Advent simply means “coming” in Latin.
(Slide)
It is a season of preparation and expectation.
We live between two comings.
God-the-Son coming in the flesh and awaiting His return
It is where the church universal takes the four weeks leading up to Christmas and we focus on God coming in the flesh, Immanuel: God with us.
Christmas comes every year.
As we encounter this time of year it is easy to think, “Oh, what are they going to talk about at church this year?”
We can look at the narrative of Christ being born and easily lose the awe and wonder.
Lately, I have been enthralled with artist and storyteller, Scott Erickson.
We will be using his artwork this advent season to help us take an honest look at advent.
Scott says this in his book, Honest Advent, (Slide)
“Sacred liturgies and services are just the visible mechanics that help us to get to the invisible essence of the love of God.
Often we can become too obsessed with the mechanics, substituting them for the essence, which is completely understandable.
It’s comforting to be able to hold onto something tangible versus the unseen wild goose of holy mystery.
This is how some faith communities become so obsessed with the style of music, certain ceremonial practices, or just anything that has a lot of nostalgia in it.

**Recorded information:**
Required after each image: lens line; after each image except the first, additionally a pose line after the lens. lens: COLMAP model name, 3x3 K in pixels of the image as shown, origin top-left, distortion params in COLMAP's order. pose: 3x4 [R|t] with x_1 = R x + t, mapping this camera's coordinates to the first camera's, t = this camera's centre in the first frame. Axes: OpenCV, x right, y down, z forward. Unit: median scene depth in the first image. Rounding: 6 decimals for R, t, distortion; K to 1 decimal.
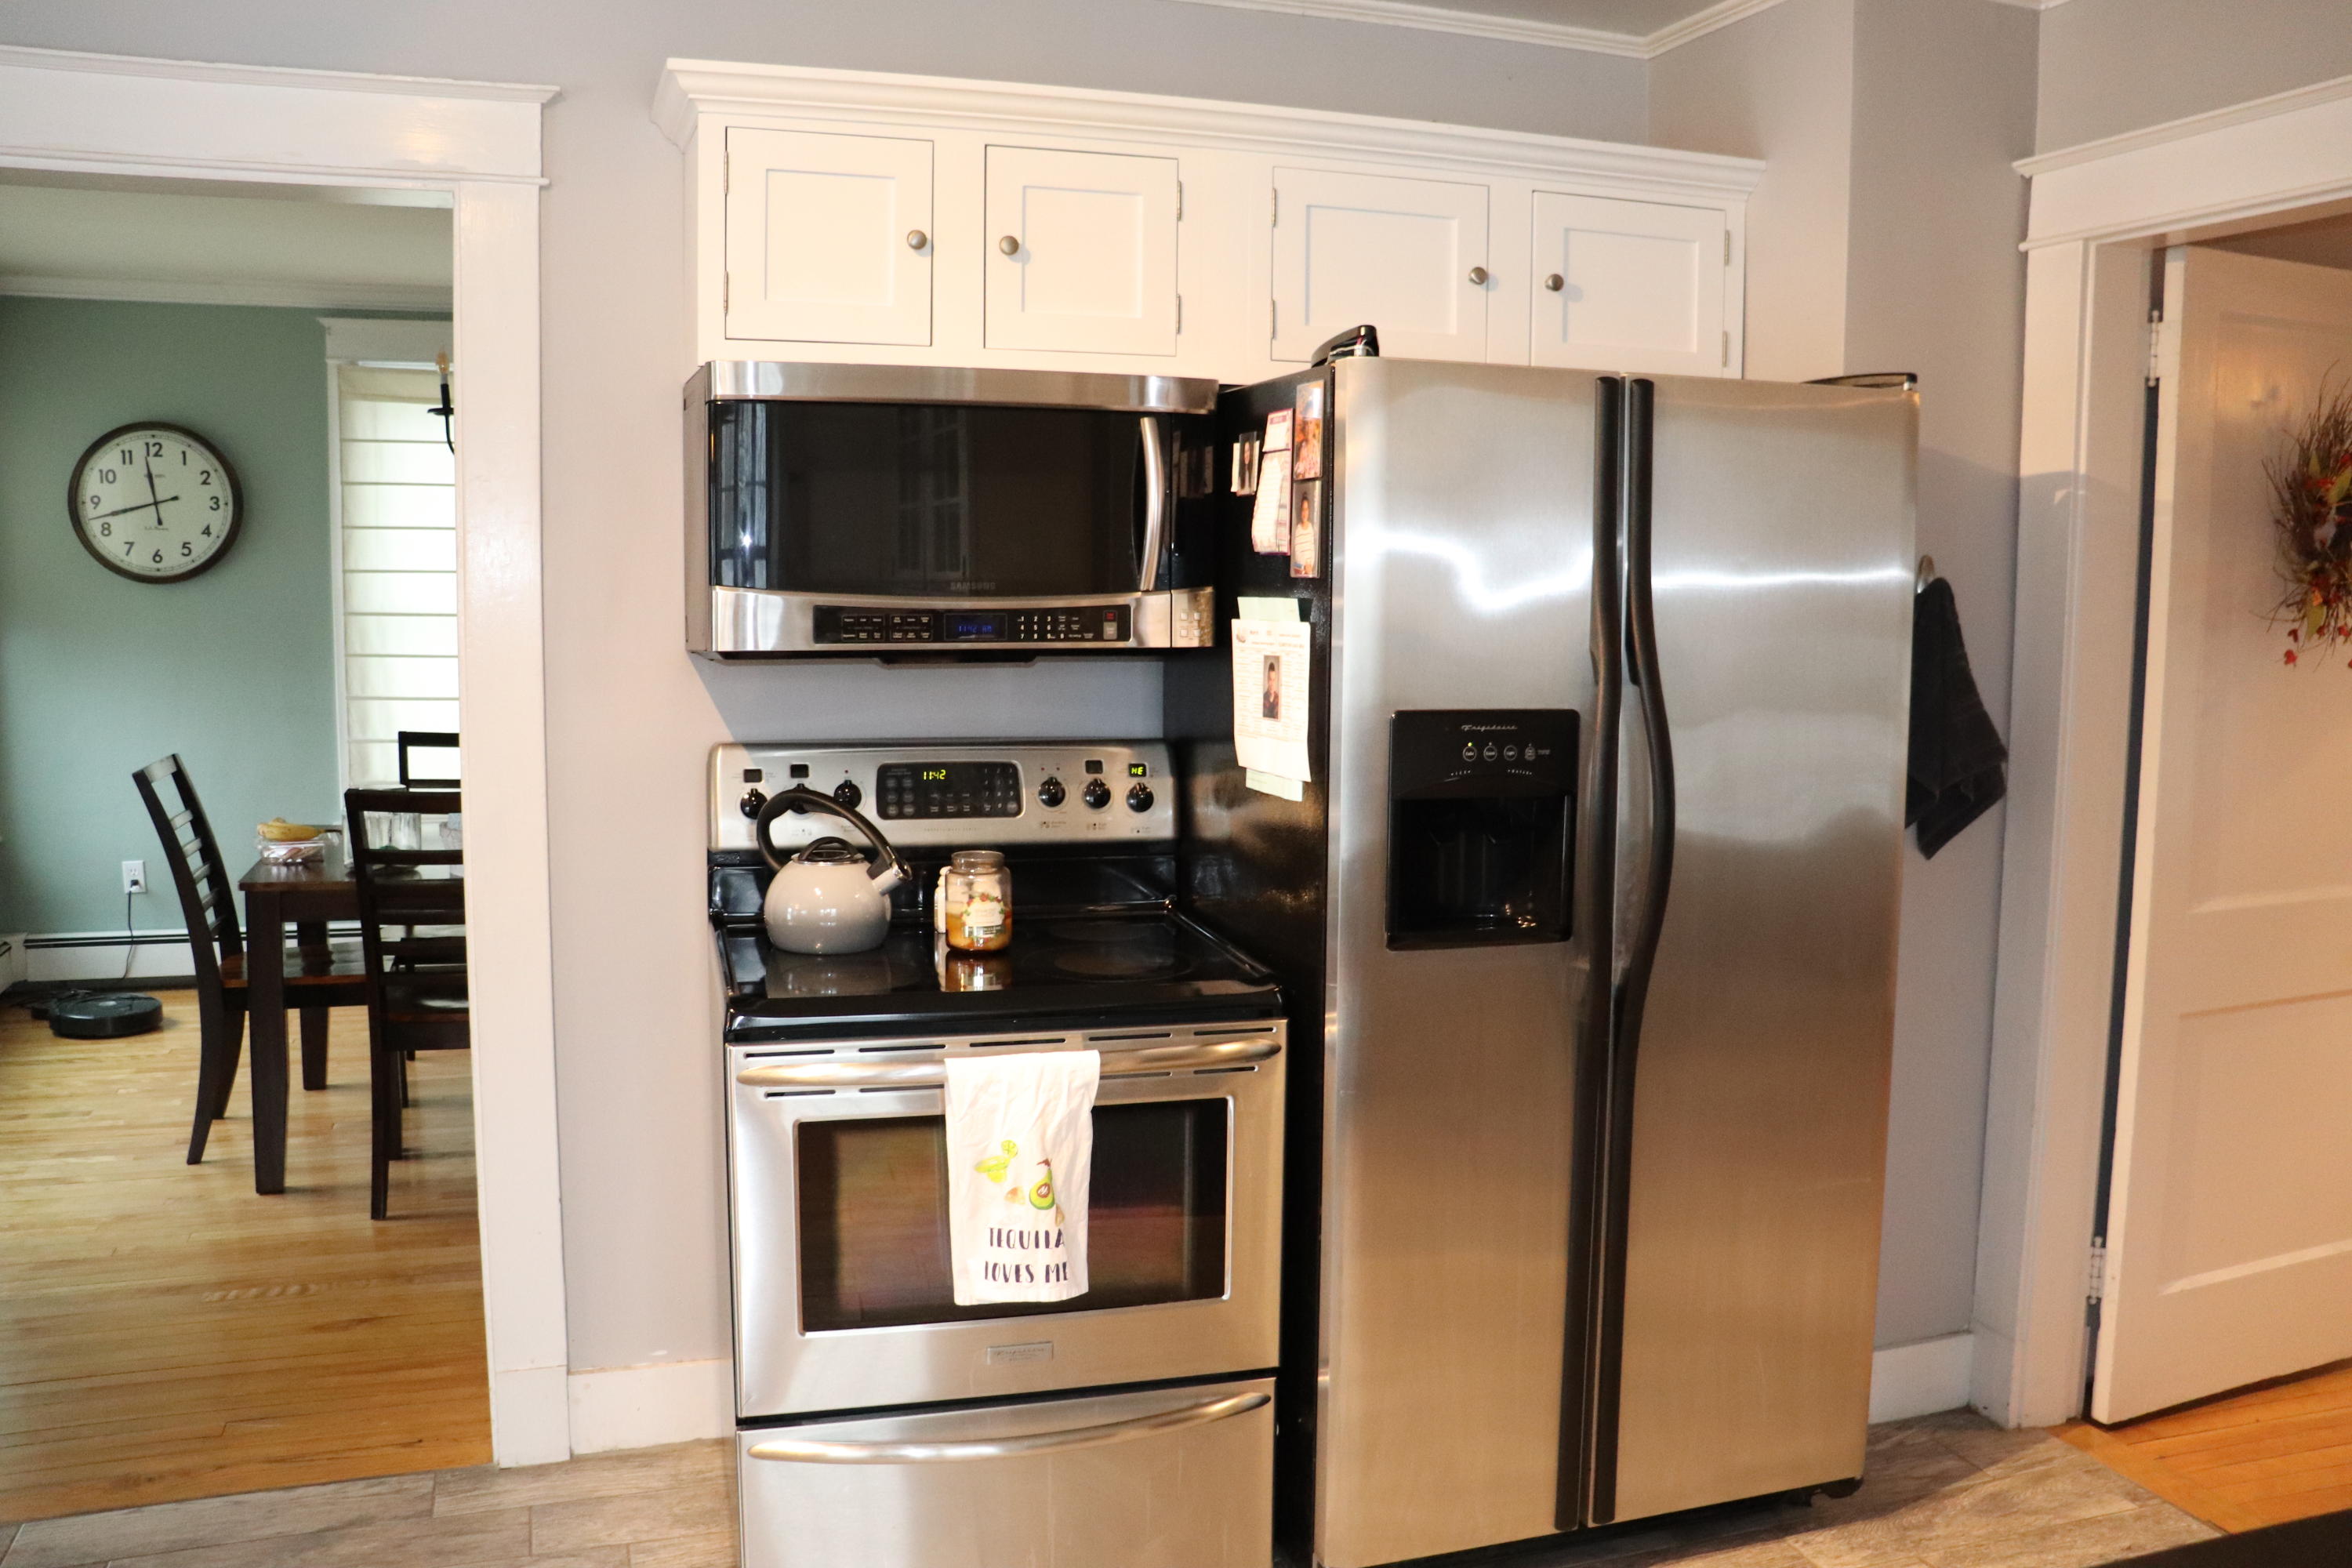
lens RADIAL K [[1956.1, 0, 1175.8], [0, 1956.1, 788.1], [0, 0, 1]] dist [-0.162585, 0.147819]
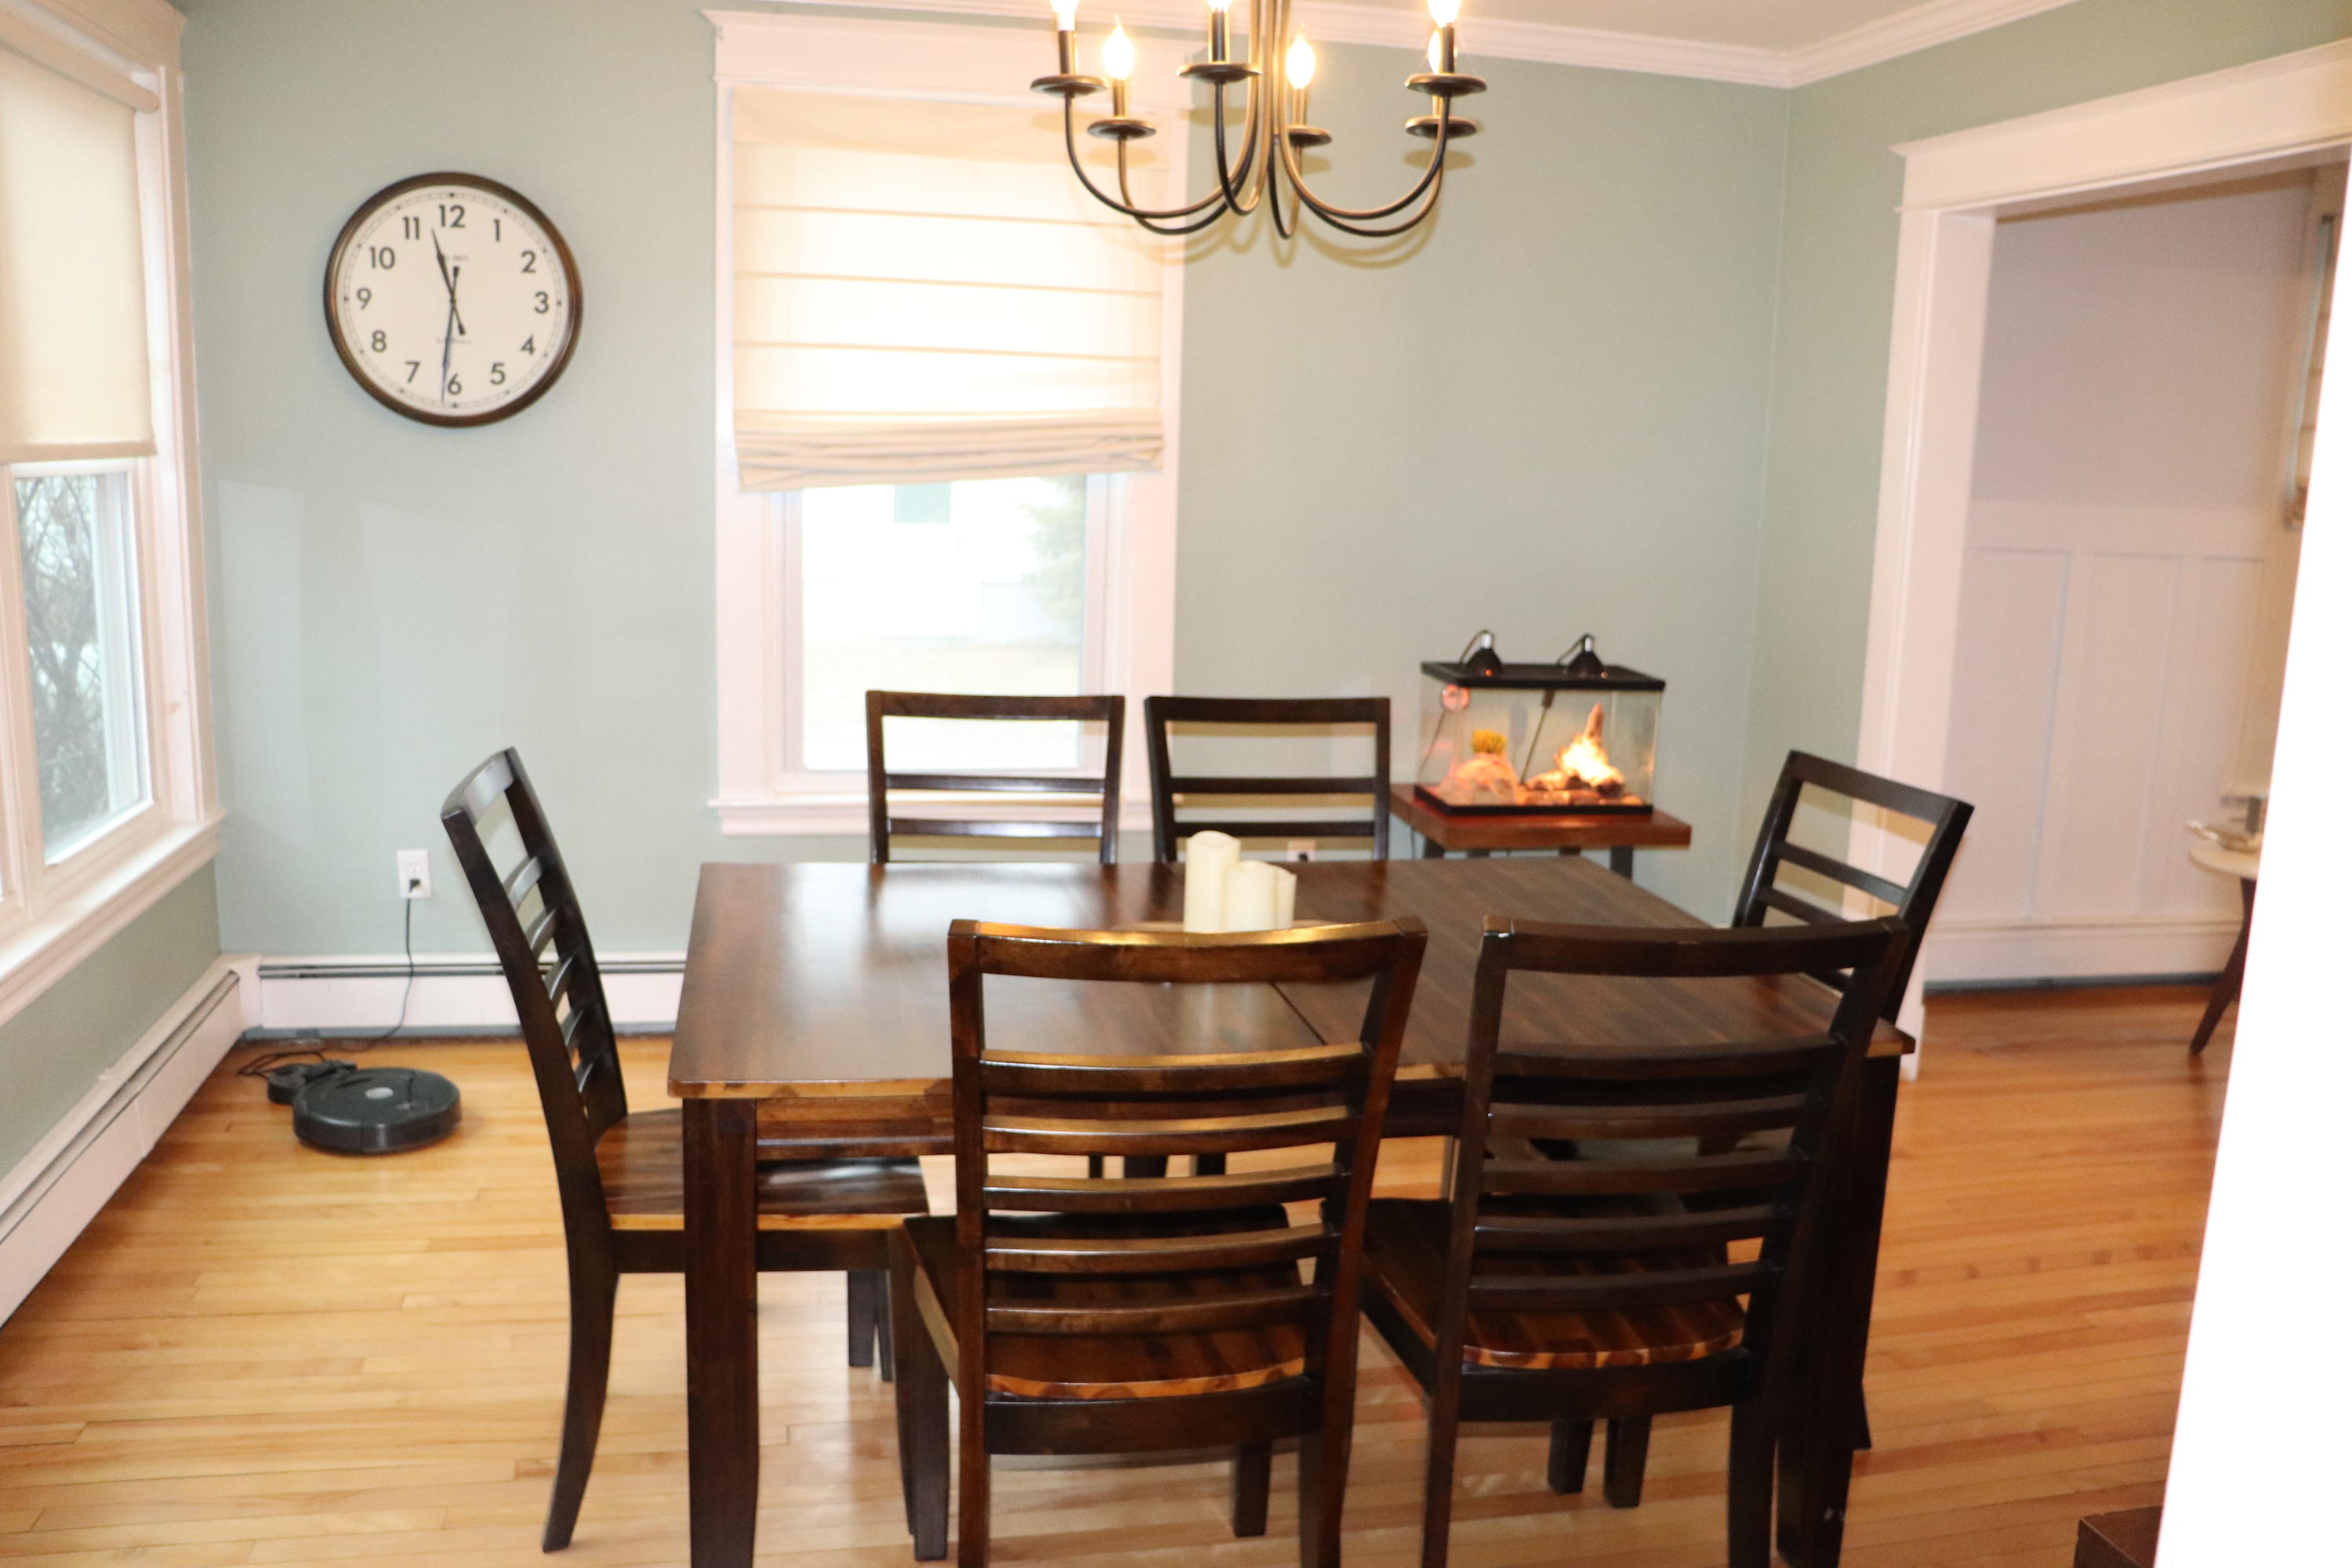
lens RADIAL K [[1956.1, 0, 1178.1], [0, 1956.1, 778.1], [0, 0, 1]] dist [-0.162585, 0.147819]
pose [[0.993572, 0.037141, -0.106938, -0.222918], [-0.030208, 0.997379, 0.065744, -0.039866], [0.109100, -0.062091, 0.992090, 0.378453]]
---
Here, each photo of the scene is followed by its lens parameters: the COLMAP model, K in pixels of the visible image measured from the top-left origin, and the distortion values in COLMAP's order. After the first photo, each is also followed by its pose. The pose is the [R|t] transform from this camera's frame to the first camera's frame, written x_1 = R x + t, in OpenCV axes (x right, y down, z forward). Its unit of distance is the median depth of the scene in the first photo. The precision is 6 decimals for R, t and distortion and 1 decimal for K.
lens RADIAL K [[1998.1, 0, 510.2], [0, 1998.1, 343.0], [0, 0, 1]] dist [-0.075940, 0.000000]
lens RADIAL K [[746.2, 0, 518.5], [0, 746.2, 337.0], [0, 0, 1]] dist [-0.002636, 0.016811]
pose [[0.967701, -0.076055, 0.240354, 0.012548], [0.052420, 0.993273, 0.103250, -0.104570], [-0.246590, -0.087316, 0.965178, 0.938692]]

**Exercise:**
Write out the Advent sermon excerpt again in full, word for word.

**Exercise response:**
Advent simply means “coming” in Latin.
(Slide)
It is a season of preparation and expectation.
We live between two comings.
God-the-Son coming in the flesh and awaiting His return
It is where the church universal takes the four weeks leading up to Christmas and we focus on God coming in the flesh, Immanuel: God with us.
Christmas comes every year.
As we encounter this time of year it is easy to think, “Oh, what are they going to talk about at church this year?”
We can look at the narrative of Christ being born and easily lose the awe and wonder.
Lately, I have been enthralled with artist and storyteller, Scott Erickson.
We will be using his artwork this advent season to help us take an honest look at advent.
Scott says this in his book, Honest Advent, (Slide)
“Sacred liturgies and services are just the visible mechanics that help us to get to the invisible essence of the love of God.
Often we can become too obsessed with the mechanics, substituting them for the essence, which is completely understandable.
It’s comforting to be able to hold onto something tangible versus the unseen wild goose of holy mystery.
This is how some faith communities become so obsessed with the style of music, certain ceremonial practices, or just anything that has a lot of nostalgia in it.